In June 2015, Sass filed a motion to compel acknowledgment of satisfaction of judgment based on the fact that he had by then paid Gault a total of $386,000 prior to May 2016, the date provided under the Early Payment Option. While Gault acknowledged that the settlement agreement provided Gault with different payment options (including the Early Payment Option), he argued that Sass’s ability to pay less than $692,000 to satisfy his debt was conditioned on Sass “not defaulting.” Gault argued that the entry of the stipulated judgment, which showed $692,000 as the principal amount, extinguished Sass’s rights under the settlement agreement. The trial court, however, disagreed with Gault because nothing in the settlement agreement explicitly provided that the Early Payment Option was contingent on Sass not defaulting.
On appeal, Gault argued that if Sass defaulted and Gault chose to enter into the stipulated judgment as he did, then Sass relinquished his right to pay a total of $386,000 within three years under the Early Payment Option. Gault asserted that the stipulated judgment showed a principal amount of $692,000, less payments made and urged the Court that “any other interpretation would render a default without consequence”. Sass, however, argued that the purpose of the stipulated judgment was to ensure payment, and that the stipulated judgment did not have terms providing for the extinguishment of his Early Payment Option under the settlement agreement upon default and entry of the stipulated judgment. In Sass’ view, any other interpretation would improperly nullify the Early Payment Option.

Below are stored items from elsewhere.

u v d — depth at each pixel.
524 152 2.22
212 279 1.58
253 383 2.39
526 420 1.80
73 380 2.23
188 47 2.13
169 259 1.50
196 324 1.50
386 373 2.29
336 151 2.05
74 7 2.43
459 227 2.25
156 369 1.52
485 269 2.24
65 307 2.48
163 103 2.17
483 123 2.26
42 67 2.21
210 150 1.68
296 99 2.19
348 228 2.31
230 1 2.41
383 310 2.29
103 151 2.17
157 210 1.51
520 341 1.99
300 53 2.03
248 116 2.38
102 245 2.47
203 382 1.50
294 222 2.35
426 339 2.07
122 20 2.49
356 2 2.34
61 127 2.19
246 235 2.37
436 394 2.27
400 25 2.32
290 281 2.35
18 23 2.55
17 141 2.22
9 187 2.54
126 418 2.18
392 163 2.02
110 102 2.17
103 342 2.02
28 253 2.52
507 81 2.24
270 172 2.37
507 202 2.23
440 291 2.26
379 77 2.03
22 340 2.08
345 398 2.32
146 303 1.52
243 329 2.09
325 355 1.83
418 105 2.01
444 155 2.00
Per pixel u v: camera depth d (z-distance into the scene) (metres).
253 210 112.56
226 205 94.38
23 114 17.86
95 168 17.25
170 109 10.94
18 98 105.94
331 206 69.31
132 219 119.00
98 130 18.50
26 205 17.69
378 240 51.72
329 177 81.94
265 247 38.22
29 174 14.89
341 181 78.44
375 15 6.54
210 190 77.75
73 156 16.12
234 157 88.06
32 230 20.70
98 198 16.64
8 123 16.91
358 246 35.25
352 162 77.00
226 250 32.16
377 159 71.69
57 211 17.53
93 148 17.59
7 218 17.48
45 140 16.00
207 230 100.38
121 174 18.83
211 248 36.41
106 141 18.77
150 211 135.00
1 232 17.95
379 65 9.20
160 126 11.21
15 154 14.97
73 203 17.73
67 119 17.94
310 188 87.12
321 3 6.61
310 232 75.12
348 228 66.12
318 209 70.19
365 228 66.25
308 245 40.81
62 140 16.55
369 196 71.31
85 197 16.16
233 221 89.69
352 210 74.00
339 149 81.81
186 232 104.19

The Court noted that under California law, “evidence of the undisclosed subjective intent of the parties is irrelevant to determining the meaning of contractual language” and that the mutual intent of the parties at the time the contract is formed governs interpretation. The Court further noted that such intent is to be inferred, if possible, “solely from the written provisions of the contract.”
In deciding the issue of whether Sass could use the Early Payment Option to satisfy the stipulated judgment, the Court found that the mutual intent (based on the text of the settlement agreement) was to provide Sass with sufficient motivation to completely fulfill his monetary obligation to Gault by 2016 instead of 2020. The Court also found that that the settlement agreement did not have any language stating that the Early Payment Option would be extinguished upon default and entry of the stipulated judgment. Notably, the Court did not address Gault’s argument that the stipulated judgment’s listing of $692,000 as the principal amount should be evidence on its face that such amount should be owed to Gault in the event of a default. Instead, the Court effectively read the Early Payment Option to stand on its own and that Sass could “completely satisfy his obligation even if he missed or delayed some monthly payments”. The lesson to lenders in this case is to draft payment options clearly and to list expressly the consequences of any default.